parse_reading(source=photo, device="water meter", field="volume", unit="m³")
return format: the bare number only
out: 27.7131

--

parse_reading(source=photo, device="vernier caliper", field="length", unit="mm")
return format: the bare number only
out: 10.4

--

## EXERCÍCIO
Em quantas linhas do material aparece a palavra "field"? Indique apenas o número.

## RESPOSTA AO EXERCÍCIO
2